第379章 他也很怕
文景東立馬放下手頭的工作,衝出辦公室。
他打算和霍遠深夫婦一起去招待所,追出去發現兩人早已不見蹤影!
離開時姚曼曼說了,霍遠深還得去部隊報到,這會兒在路上也聯繫不到兩人。
雜誌社的人見文景東臉色凝重,幾乎是飛奔出去的,徹底驚呆。
這和平日裡溫和沉穩,遇事從不慌亂的文景東形成鮮明的對比。
他們從未見過主編這般失態焦灼的模樣,一時間都不敢出聲,面面相覷,心裡都暗暗揣測怕是出了天大的事。
趙慧也立馬湊過來,參與到大家的猜測當中。
「到底什麼事啊,文主編一副天要塌的樣子。」
「不會和曼曼姐有關吧。」
「曼曼姐的丈夫是文主編的大外甥,能有什麼事,人家可是團長!」
「我聽說文主編的二外甥和外甥媳婦也回京了,那個外甥媳婦跟曼曼姐一樣漂亮呢!」
「哈哈,你別說,文主編的外甥們眼光都挺好的啊,外甥媳婦個個都好看!」
「我想應該是家裡的事,咱們雜誌社最近的業務挺好的,自從文主編上任一直發展的很穩定,去年年底還評了優,肯定不是工作上的事。」
「……」
「都在這兒嚷嚷什麼,主編不在就瞎猜,不用工作了是嗎?」趙慧突然走過來插話,做派如同雜誌社的領導,氣勢壓人。
眾人一僵,下意識的閉嘴。
但也有幾個不給面子。
「我說慧姐,你一個翻譯部的管我們采編部的做什麼!文主編可沒告訴過我們,他不在雜誌社讓你當家!」
有一個人站出來,其他人也跟著起鬨。
「我也沒接到通知!」
周莉莉和林秀芝早就看不慣趙慧了,有這個機會當然要報復。
林秀芝,「我說趙慧啊,你管好你自己吧,咱們翻譯部忙都忙不過來了,你管那麼多不累嗎?」
周莉莉,「慧姐,你不會還在夢裡吧,把自己當主編夫人了?」
「哈哈哈!」
頓時,一陣鬨笑!
趙慧沒料到周莉莉這般放肆,其他同事也看她的笑話,她的臉頓時漲成了豬肝色,卻還在硬撐。

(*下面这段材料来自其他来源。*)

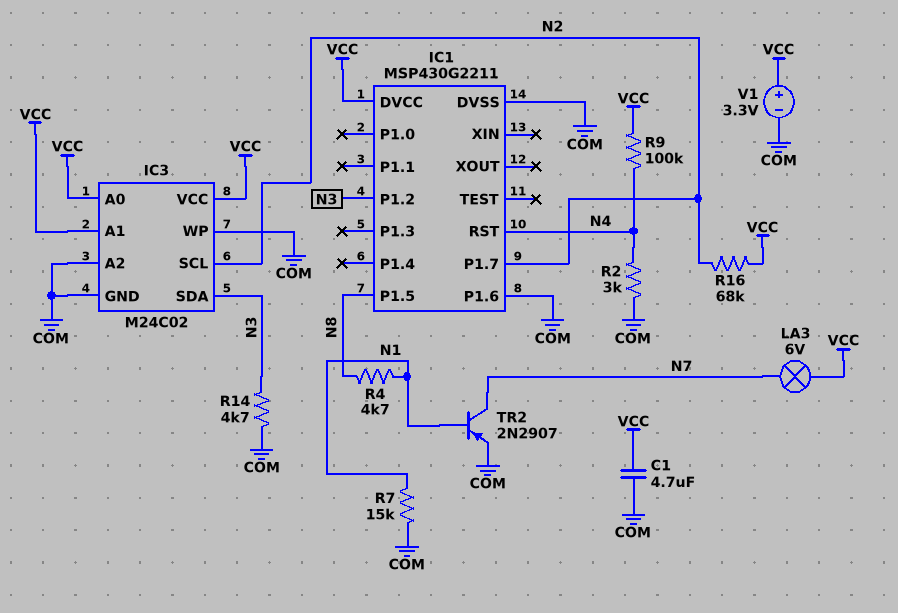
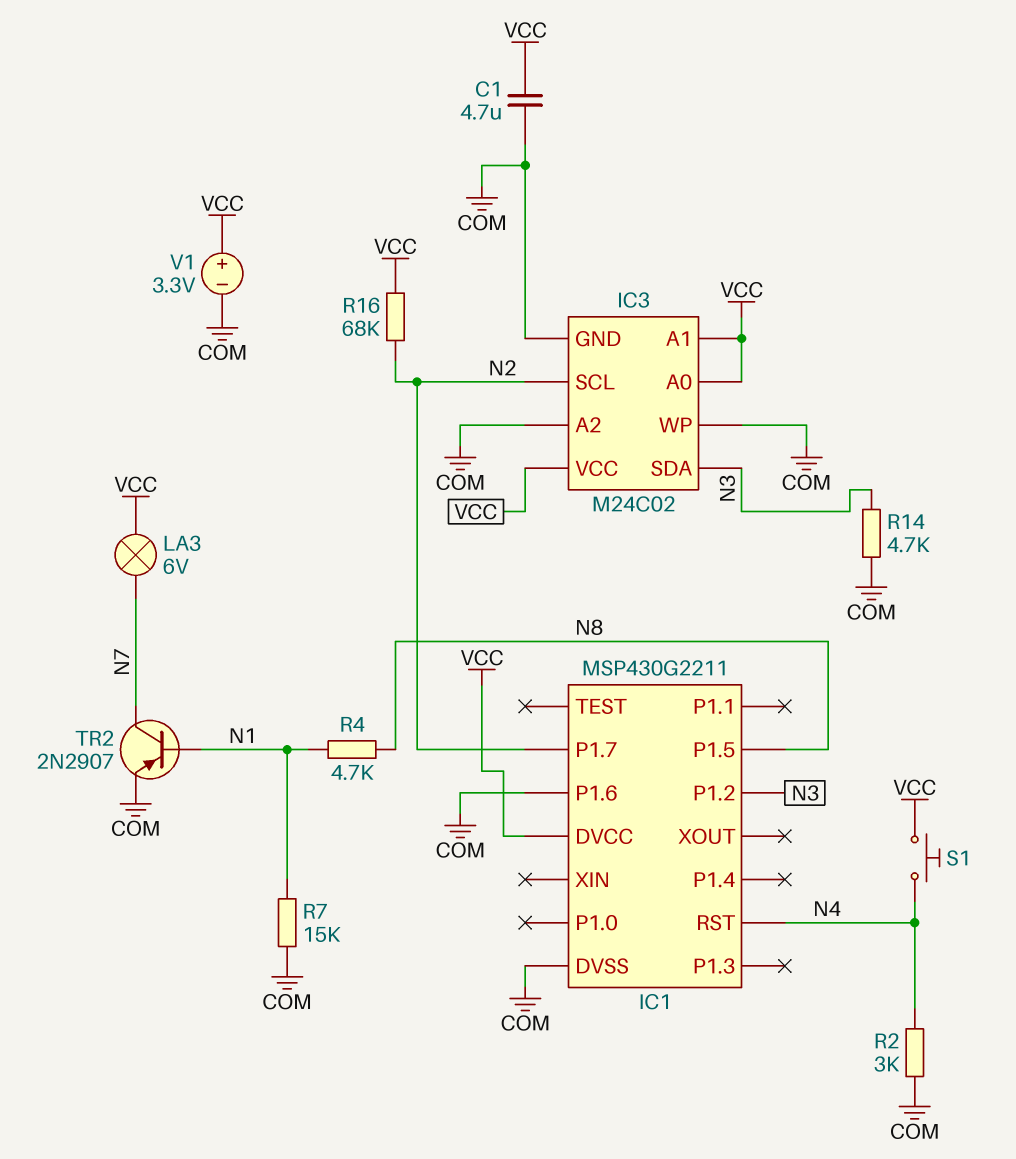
R9: 100k (N4, VCC) -> none
S1: none -> button (N4, VCC)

「我隻是在幫文主編維持秩序,我來雜誌社多年,比你們要成熟,做的事都是為了咱們雜誌社好!怎麼,你們不想年底多拿點獎金?」
林秀芝,「獎金又不是你說了算,我們工作拚命,該加班加班,問心無愧。」
「就是。」周莉莉特別起勁,尤其看到趙慧臉色通紅,她有種報復的快感,這口氣真的憋了太久,「趙慧姐,你還是管好你自己吧,你是比我們年長,但我們不歸你管,主編也沒說他不在,雜誌社的人就要聽你的。」
其他人又是一陣鬨笑,非常不給面子的你一言我一句的排擠她。
「哎呀慧姐,你也真是的,多管閑事的毛病就不能改一改嗎?」
「你別白日做夢了,文主編不會喜歡你這種類型的。」
「做好自己的事,找個老實人嫁了吧。」
「對對對,人啊還是要有自知之明!」
「慧姐,我們可都是好心哦!」
「可千萬別為了文主編,成了三十歲的老姑娘,老實人都不肯接盤了。」
「哈哈哈……」
這些話就像是千萬把刀,直接紮在趙慧的心坎,碎了她一直以來的夢。
她站在那兒,隻覺得渾身的血液都在倒流,氣得一句話都懟不出來。
大家已經各就各位的忙,林秀芝和周莉莉捂嘴偷笑,悄然議論。
「今天真是痛快,忍她太久了。」
林秀芝,「可不是,真拿自己當根蔥了,不知道的還以為這雜誌社她說了算呢。」
「還是曼曼姐提點的好,我們就是太好說話了。」
「一會兒把這事兒告訴曼曼,一起高興高興。」
周莉莉,「我也正有此意,哈哈!」
趙慧捂著胸口,臉色青白的站在雜誌社各個部門之間,她到現在都不信,文景東對她一點感覺都沒有。
趙慧永遠也忘不了,她剛來雜誌社,文景東還是副主編,誇她工作做得好!
也就是那一誇,她不知道東南西北了,總覺得文景東欣賞她,對她也有意思,隻是後來出現的人太過於狐媚,讓文景東迷失了心智。
等著吧,她一定會讓所有人好看,等那個時候,這些人都要來求她!
趙慧感覺得出來,即使文景東對她的愛意沒那麼深,文老是很喜歡她的。
她隻要趁著文景東不在,多去文家走動,照顧文老,把賢妻良母的本性發揮到極緻,到了時間,她就會是文家的兒媳婦!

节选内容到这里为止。